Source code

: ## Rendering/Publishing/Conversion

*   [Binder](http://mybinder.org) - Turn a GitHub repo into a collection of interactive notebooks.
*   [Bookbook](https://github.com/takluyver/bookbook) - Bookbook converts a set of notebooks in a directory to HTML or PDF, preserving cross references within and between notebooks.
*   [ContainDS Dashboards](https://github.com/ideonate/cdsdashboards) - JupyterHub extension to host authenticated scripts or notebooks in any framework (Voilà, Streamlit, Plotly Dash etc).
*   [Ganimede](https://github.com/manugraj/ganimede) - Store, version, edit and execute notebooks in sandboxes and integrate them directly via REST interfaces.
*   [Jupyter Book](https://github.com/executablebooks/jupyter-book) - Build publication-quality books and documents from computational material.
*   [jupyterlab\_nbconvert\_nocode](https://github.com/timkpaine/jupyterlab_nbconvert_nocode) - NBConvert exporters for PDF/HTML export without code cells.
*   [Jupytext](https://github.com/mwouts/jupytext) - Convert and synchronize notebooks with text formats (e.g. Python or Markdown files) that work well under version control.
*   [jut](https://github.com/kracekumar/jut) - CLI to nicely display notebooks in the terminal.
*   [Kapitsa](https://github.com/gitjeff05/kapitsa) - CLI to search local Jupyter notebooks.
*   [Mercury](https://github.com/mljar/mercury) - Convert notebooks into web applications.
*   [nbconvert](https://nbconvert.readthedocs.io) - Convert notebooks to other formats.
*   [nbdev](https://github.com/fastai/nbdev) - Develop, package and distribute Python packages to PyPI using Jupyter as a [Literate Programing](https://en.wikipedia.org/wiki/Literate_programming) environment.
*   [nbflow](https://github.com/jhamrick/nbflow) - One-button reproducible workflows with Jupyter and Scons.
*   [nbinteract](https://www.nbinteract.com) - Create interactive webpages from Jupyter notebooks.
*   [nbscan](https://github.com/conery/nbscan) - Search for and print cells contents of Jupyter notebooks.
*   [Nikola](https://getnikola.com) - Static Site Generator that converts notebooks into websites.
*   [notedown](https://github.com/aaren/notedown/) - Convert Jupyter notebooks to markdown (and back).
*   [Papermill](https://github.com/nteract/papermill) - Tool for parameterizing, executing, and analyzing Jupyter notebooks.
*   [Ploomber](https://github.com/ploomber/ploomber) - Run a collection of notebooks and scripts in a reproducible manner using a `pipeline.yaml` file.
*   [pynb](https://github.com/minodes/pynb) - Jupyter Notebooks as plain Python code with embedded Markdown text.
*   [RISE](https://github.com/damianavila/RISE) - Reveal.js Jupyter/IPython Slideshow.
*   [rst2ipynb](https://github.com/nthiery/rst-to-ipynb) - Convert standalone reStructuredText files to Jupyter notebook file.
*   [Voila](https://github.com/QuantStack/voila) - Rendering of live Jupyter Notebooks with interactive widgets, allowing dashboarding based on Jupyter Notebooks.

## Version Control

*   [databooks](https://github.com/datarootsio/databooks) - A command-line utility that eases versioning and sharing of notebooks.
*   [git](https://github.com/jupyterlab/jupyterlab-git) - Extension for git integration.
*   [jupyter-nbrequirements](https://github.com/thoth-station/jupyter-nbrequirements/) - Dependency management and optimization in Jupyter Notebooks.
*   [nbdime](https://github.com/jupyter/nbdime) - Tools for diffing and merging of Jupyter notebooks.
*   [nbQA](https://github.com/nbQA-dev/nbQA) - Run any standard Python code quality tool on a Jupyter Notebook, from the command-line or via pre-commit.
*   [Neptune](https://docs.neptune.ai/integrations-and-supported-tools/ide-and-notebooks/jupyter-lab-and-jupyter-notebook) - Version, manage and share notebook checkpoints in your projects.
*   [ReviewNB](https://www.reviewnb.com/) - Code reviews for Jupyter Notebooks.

☆ ☆ ☆ ☆ ☆

● DESCRIPTION OF THE TASK
Print out the entire listing above without any change.

● YOUR RESPONSE
Source code

: ## Rendering/Publishing/Conversion

*   [Binder](http://mybinder.org) - Turn a GitHub repo into a collection of interactive notebooks.
*   [Bookbook](https://github.com/takluyver/bookbook) - Bookbook converts a set of notebooks in a directory to HTML or PDF, preserving cross references within and between notebooks.
*   [ContainDS Dashboards](https://github.com/ideonate/cdsdashboards) - JupyterHub extension to host authenticated scripts or notebooks in any framework (Voilà, Streamlit, Plotly Dash etc).
*   [Ganimede](https://github.com/manugraj/ganimede) - Store, version, edit and execute notebooks in sandboxes and integrate them directly via REST interfaces.
*   [Jupyter Book](https://github.com/executablebooks/jupyter-book) - Build publication-quality books and documents from computational material.
*   [jupyterlab\_nbconvert\_nocode](https://github.com/timkpaine/jupyterlab_nbconvert_nocode) - NBConvert exporters for PDF/HTML export without code cells.
*   [Jupytext](https://github.com/mwouts/jupytext) - Convert and synchronize notebooks with text formats (e.g. Python or Markdown files) that work well under version control.
*   [jut](https://github.com/kracekumar/jut) - CLI to nicely display notebooks in the terminal.
*   [Kapitsa](https://github.com/gitjeff05/kapitsa) - CLI to search local Jupyter notebooks.
*   [Mercury](https://github.com/mljar/mercury) - Convert notebooks into web applications.
*   [nbconvert](https://nbconvert.readthedocs.io) - Convert notebooks to other formats.
*   [nbdev](https://github.com/fastai/nbdev) - Develop, package and distribute Python packages to PyPI using Jupyter as a [Literate Programing](https://en.wikipedia.org/wiki/Literate_programming) environment.
*   [nbflow](https://github.com/jhamrick/nbflow) - One-button reproducible workflows with Jupyter and Scons.
*   [nbinteract](https://www.nbinteract.com) - Create interactive webpages from Jupyter notebooks.
*   [nbscan](https://github.com/conery/nbscan) - Search for and print cells contents of Jupyter notebooks.
*   [Nikola](https://getnikola.com) - Static Site Generator that converts notebooks into websites.
*   [notedown](https://github.com/aaren/notedown/) - Convert Jupyter notebooks to markdown (and back).
*   [Papermill](https://github.com/nteract/papermill) - Tool for parameterizing, executing, and analyzing Jupyter notebooks.
*   [Ploomber](https://github.com/ploomber/ploomber) - Run a collection of notebooks and scripts in a reproducible manner using a `pipeline.yaml` file.
*   [pynb](https://github.com/minodes/pynb) - Jupyter Notebooks as plain Python code with embedded Markdown text.
*   [RISE](https://github.com/damianavila/RISE) - Reveal.js Jupyter/IPython Slideshow.
*   [rst2ipynb](https://github.com/nthiery/rst-to-ipynb) - Convert standalone reStructuredText files to Jupyter notebook file.
*   [Voila](https://github.com/QuantStack/voila) - Rendering of live Jupyter Notebooks with interactive widgets, allowing dashboarding based on Jupyter Notebooks.

## Version Control

*   [databooks](https://github.com/datarootsio/databooks) - A command-line utility that eases versioning and sharing of notebooks.
*   [git](https://github.com/jupyterlab/jupyterlab-git) - Extension for git integration.
*   [jupyter-nbrequirements](https://github.com/thoth-station/jupyter-nbrequirements/) - Dependency management and optimization in Jupyter Notebooks.
*   [nbdime](https://github.com/jupyter/nbdime) - Tools for diffing and merging of Jupyter notebooks.
*   [nbQA](https://github.com/nbQA-dev/nbQA) - Run any standard Python code quality tool on a Jupyter Notebook, from the command-line or via pre-commit.
*   [Neptune](https://docs.neptune.ai/integrations-and-supported-tools/ide-and-notebooks/jupyter-lab-and-jupyter-notebook) - Version, manage and share notebook checkpoints in your projects.
*   [ReviewNB](https://www.reviewnb.com/) - Code reviews for Jupyter Notebooks.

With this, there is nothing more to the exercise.